╭─ Excerpt provided
A few weeks ago, in early February, I travelled across New York to watch a film. I took two subways and walked a significant distance. This is not unusual for me. I was a film student and, if I was not a great student, I retained a certain curiosity.
I’m familiar with this routine – collecting my things and travelling a certain distance to sit in a dark room and watch, in the alleged service of higher education, films by Godard, Cassavetes, Hitchcock. This is not an essay about gender, and those directors’ films are edifying and admirable, but when it comes to auteurs, women are not especially overrepresented.
On this particular occasion, I was late. This is also not unusual for me. I had to enter the cinema after the film had started, an experience not unlike beginning to write: you stumble around in the dark for a while, feeling desperately, incontrovertibly behind, apologising to everyone for the inconvenience, until you hopefully find a seat, a place where you're less confused. On the screen in front of me, seventies New York unspooled. The film was Chantal Akerman's 1977 drama News from Home.
╰─
╭─ Dataset content
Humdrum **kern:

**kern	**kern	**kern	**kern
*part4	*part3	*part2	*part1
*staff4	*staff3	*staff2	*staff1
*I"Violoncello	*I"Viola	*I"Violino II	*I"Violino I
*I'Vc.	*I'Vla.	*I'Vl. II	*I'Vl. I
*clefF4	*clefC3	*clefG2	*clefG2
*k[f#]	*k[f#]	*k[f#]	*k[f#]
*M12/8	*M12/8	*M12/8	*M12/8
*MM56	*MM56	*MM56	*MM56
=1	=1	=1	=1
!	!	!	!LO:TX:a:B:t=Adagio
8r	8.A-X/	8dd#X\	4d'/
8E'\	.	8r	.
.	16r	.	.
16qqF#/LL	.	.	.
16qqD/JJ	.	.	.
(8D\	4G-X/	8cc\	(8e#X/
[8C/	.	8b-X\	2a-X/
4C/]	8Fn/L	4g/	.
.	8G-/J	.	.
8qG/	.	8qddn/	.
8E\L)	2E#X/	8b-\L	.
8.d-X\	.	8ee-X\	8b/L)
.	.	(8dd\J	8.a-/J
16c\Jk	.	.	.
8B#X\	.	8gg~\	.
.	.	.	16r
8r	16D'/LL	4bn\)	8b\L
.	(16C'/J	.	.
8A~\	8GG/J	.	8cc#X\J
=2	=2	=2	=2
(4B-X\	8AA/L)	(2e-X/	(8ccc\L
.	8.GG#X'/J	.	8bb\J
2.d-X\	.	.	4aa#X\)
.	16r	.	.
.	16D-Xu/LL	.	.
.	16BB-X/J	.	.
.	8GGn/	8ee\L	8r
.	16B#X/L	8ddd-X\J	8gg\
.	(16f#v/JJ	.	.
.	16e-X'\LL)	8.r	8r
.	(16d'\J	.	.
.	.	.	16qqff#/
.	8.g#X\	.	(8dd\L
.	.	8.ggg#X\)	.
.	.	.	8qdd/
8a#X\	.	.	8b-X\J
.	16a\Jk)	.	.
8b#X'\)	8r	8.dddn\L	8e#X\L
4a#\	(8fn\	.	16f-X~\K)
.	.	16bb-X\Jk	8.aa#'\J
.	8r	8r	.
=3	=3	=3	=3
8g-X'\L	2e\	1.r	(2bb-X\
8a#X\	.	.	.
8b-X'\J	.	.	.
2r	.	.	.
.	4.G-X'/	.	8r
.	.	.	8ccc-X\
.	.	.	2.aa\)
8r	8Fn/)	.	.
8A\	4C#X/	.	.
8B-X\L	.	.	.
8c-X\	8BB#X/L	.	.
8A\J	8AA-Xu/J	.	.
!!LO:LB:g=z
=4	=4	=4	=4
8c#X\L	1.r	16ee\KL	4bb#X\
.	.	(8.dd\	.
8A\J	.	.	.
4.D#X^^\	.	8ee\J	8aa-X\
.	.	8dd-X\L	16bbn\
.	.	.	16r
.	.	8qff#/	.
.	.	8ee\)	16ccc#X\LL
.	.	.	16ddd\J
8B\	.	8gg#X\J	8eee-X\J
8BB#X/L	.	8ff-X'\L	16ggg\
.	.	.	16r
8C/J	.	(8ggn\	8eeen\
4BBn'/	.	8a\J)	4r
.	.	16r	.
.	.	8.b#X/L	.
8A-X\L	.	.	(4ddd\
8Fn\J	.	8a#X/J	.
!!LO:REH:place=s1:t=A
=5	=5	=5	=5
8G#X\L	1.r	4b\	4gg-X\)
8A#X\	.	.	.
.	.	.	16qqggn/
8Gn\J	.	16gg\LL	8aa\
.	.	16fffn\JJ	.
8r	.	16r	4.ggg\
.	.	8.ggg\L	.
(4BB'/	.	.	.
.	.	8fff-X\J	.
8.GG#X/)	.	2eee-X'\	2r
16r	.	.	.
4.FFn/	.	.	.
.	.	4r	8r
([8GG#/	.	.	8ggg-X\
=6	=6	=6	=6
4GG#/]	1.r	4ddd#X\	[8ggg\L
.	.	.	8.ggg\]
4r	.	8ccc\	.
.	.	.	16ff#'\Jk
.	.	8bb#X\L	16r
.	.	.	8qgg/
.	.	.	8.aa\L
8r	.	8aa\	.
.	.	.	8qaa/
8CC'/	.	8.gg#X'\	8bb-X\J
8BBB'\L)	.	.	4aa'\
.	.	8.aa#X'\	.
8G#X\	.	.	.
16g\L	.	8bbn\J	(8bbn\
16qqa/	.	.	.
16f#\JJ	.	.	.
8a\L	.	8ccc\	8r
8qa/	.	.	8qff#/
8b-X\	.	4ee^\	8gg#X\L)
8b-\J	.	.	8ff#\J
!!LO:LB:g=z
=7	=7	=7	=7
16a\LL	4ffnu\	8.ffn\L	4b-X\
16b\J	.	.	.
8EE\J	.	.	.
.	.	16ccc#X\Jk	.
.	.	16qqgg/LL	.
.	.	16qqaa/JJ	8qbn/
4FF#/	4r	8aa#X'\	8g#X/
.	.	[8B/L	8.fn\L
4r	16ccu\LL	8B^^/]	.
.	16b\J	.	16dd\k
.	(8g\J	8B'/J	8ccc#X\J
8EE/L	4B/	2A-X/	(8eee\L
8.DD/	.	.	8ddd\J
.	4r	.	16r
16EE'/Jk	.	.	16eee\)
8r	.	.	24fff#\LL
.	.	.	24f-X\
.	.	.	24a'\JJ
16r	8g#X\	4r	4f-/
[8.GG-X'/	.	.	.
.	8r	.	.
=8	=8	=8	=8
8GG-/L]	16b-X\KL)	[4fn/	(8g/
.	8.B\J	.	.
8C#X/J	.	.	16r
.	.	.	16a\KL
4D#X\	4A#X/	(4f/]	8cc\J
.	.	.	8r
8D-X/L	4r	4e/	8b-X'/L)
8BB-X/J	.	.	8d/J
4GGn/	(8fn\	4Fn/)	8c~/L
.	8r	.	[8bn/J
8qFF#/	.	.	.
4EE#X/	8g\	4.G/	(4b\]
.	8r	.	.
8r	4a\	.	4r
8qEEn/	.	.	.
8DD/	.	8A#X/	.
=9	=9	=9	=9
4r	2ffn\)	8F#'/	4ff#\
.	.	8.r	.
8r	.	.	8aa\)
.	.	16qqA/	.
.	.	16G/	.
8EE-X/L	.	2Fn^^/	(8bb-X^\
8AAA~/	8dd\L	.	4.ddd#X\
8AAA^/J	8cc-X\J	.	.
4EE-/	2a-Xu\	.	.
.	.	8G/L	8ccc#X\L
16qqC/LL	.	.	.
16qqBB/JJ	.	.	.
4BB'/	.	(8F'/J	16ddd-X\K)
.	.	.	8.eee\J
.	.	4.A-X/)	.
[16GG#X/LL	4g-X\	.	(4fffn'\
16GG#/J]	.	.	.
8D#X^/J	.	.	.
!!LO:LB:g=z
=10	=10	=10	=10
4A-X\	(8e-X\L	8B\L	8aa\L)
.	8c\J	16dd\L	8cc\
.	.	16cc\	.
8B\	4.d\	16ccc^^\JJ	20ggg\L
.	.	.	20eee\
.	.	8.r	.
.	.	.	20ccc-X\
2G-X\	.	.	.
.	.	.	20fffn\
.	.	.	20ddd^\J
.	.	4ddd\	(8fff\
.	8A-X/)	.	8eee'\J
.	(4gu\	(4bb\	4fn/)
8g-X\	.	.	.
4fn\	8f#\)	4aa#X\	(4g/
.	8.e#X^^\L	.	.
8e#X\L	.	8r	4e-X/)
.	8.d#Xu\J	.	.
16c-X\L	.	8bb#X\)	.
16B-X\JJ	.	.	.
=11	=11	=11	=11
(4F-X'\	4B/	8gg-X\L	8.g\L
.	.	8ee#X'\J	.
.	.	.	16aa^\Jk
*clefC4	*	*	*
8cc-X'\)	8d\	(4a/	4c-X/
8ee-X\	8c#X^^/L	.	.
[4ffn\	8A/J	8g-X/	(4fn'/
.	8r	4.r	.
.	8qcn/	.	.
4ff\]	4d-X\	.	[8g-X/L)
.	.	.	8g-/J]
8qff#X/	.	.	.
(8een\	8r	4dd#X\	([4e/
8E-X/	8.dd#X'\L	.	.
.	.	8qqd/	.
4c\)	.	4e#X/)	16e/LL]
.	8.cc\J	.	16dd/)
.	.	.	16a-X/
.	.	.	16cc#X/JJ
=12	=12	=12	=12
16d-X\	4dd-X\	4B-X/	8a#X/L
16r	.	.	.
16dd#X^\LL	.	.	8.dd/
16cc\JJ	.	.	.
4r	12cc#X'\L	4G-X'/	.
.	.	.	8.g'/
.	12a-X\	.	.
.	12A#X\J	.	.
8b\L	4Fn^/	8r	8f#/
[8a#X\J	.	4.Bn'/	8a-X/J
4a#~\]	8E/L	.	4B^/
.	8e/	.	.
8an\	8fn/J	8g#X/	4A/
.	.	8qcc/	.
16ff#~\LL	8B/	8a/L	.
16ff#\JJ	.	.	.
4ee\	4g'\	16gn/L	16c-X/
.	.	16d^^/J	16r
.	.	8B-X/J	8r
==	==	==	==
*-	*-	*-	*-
╰─
● **Directive 1**: Reproduce the part of the passage about seeing a film in New York starting with "I’m familiar with" and going on through "not especially overrepresented.".
● **Directive 2**:
Answer these questions using the passage about seeing a film in New York.
(a) How many subways did the writer take to reach the film?
(b) Which three directors are named?
(c) In what year was News from Home made?
● **Directive 3**: Translate this sentence from the passage about seeing a film in New York into Spanish: "On the screen in front of me, seventies New York unspooled."

● **Task output 1**:
I’m familiar with this routine – collecting my things and travelling a certain distance to sit in a dark room and watch, in the alleged service of higher education, films by Godard, Cassavetes, Hitchcock. This is not an essay about gender, and those directors’ films are edifying and admirable, but when it comes to auteurs, women are not especially overrepresented.

● **Task output 2**:
(a) Two.
(b) Godard, Cassavetes and Hitchcock.
(c) 1977.

● **Task output 3**: En la pantalla frente a mí, se desplegaba la Nueva York de los años setenta.